Toscana

Solidarietà, nasce un coordinamento regionale

di Francesco PalettiIl culto idolatrico di Baal come «il mito dell’individualismo, il dogma fondamentale del massimo profitto, il principio della relatività delle persone ad un benessere limitato a pochi». La reazione pubblica del profeta Elia all’idolatria come «modalità con cui il tema religioso assume un’articolazione politica».Da una parte la Bibbia, nello specifico il primo libro dei Re, dall’altra la contemporaneità, «con tutte le sue storture ed enormi contraddizioni»: in mezzo la Caritas, l’impegno di chi, «in un’epoca d’individualismo pervasivo», sceglie la solidarietà, mettendosi accanto a chi vive ai margini.

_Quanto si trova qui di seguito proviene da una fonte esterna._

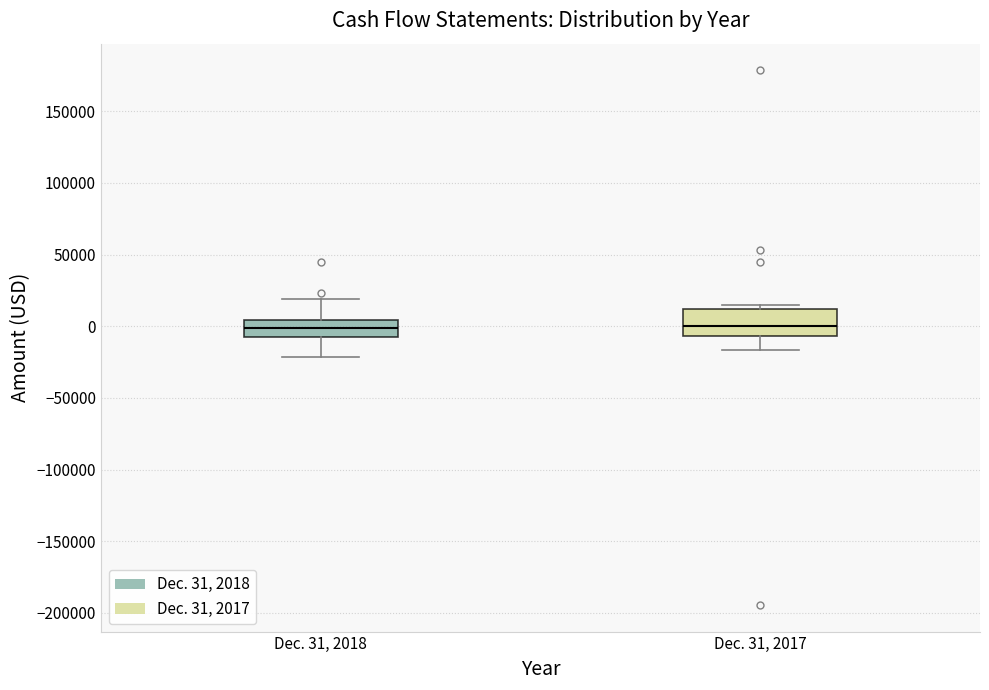

Reading left to right, transcribe this box plot: for each box, give where its median line is, the range the box spans, and where its two whiskers end, as read against the y-axis. The values are not printed on the chart, so give them approximately, as read against the axis.

Dec. 31, 2018: median 0, box -5000 to 5000, whiskers -20000 to 20000
Dec. 31, 2017: median 0, box -5000 to 10000, whiskers -15000 to 15000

La relazione introduttiva di don Andrea Bigalli, vicedirettore della Caritas di Firenze, che ha aperto il primo convegno delle Caritas della Toscana, è un parallelo continuo fra sacre scritture e vita quotidiana. «Perché – ha detto il sacerdote – l’esperienza delle Caritas è il trait d’union fra la quotidianità e la teologia e deve, continuamente, offrire a quest’ultima materiale da elaborare».

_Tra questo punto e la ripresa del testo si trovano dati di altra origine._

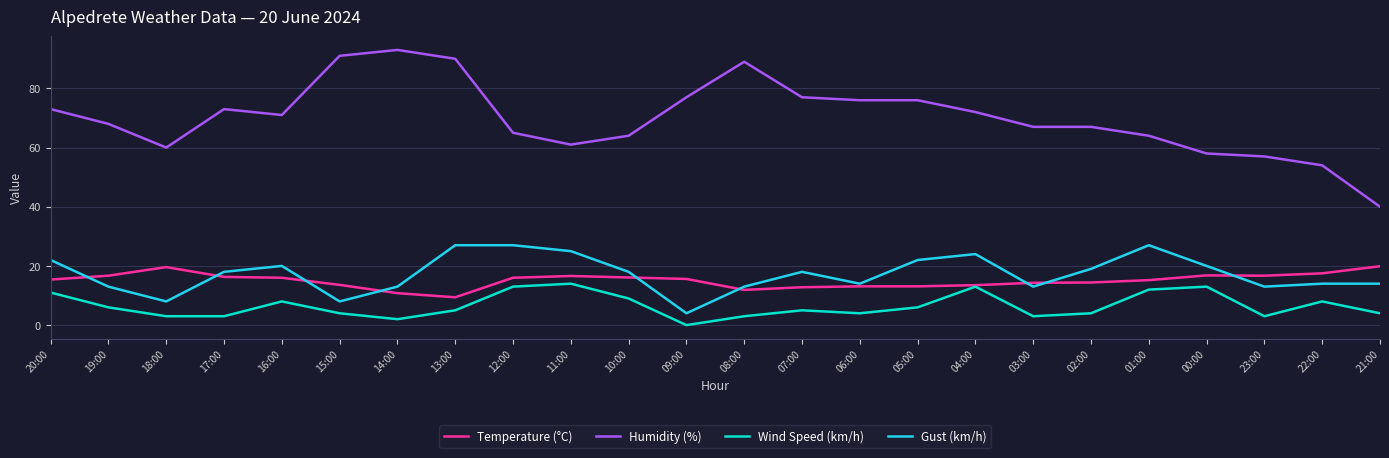

The Wind Speed (km/h) series shows 4.3 at 10:00. True or false?

False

Ad ascoltarlo, nei locali del seminario diocesano di Massa Marittima, un’ottantina di persone: direttori, operatori e volontari delle diciassette Caritas della Toscana.L’obiettivo della giornata di lavoro, è chiaro fin dal titolo:«Tra emergenza e quotidianità, al servizio di Dio, al servizio dell’uomo». Don Bigalli parte dalla reazione del profeta Elia «alla penetrazione in Israele del culto idolatrico di Baal» che, immediatamente, «diviene l’opporsi all’instaurarsi di un nuovo diritto di proprietà, contraddistinto da un potere monarchico assolutista». Per mettere in evidenza come, davanti a fenomeni di palese ingiustizia «la religione, proprio nelle sacre scritture, assume una connotazione marcatamente politica». Il che «non significa schierarsi con questo o quel partito, ma soltanto essere fedeli alla profezia della Bibbia: d’altronde quando si annuncia pace e giustizia non si può non fare politica».Poi la sottolineatura: «Non possiamo definirci cristiani se non riusciamo a fare un’esegesi della sofferenza, ad interpretarla alla luce del Vangelo». Di nuovo il rimando è al libro dei Re, quando Dio si palesa a Elia come «voce di un silenzio sottile», «si manifesta, cioè, non con gesti eclatanti, ma con segni deboli». E «i poveri non sono forse uno di questi segni ? – s’interroga il sacerdote –. Sempre di più i fenomeni di esclusione sociale sono provocati dal mancato accesso alle risorse e alle opportunità necessarie per una vita dignitosa». Da qui la conclusione: «La profezia dei cristiani e, nello specifico, della Caritas, sta proprio nella capacità di lettura del mondo secondo un’intelligenza altra, che ci è possibile nella fede come dono a tutta l’umanità».Parole che hanno riecheggiato l’intervento introduttivo di monsignor Franco Agostinelli, vescovo delegato della Cet alla pastorale della carità: «È necessario dare un supplemento d’anima al nostro impegno perché non sia un semplice fare: noi non siamo né assistenti sociali, né filantropi». Perché il mandato affidato alla Caritas è chiaro: «La massima attenzione a tutti i poveri che incontriamo lungo la nostra strada. Ma anche alla comunità cristiana che deve essere educata: non dobbiamo dimenticare uno dei nostri compiti principali, quello di essere animatori della carità nelle nostre diocesi».

Nei gruppi di lavoro il passaggio dalle enunciazioni di principio alla concretezza del quotidiano. «La novità – ha detto il delegato don Renzo Chesi – è la nascita di un coordinamento regionale per quanto riguarda gl’interventi di solidarietà internazionale, che va ad affiancarsi a quelli già costituiti». Fra le indicazioni operative, invece, «emerge la necessità di spostare un po’ l’ago della bilancia dal fare all’educare per quanto riguarda le Caritas parrocchiali, di proseguire sulla strada della collaborazione con i servizi pubblici e del privato sociale per quel che concerne i centri d’ascolto e di dare maggiore visibilità, anche ecclesiale, alle esperienze del nuovo servizio civile nazionale».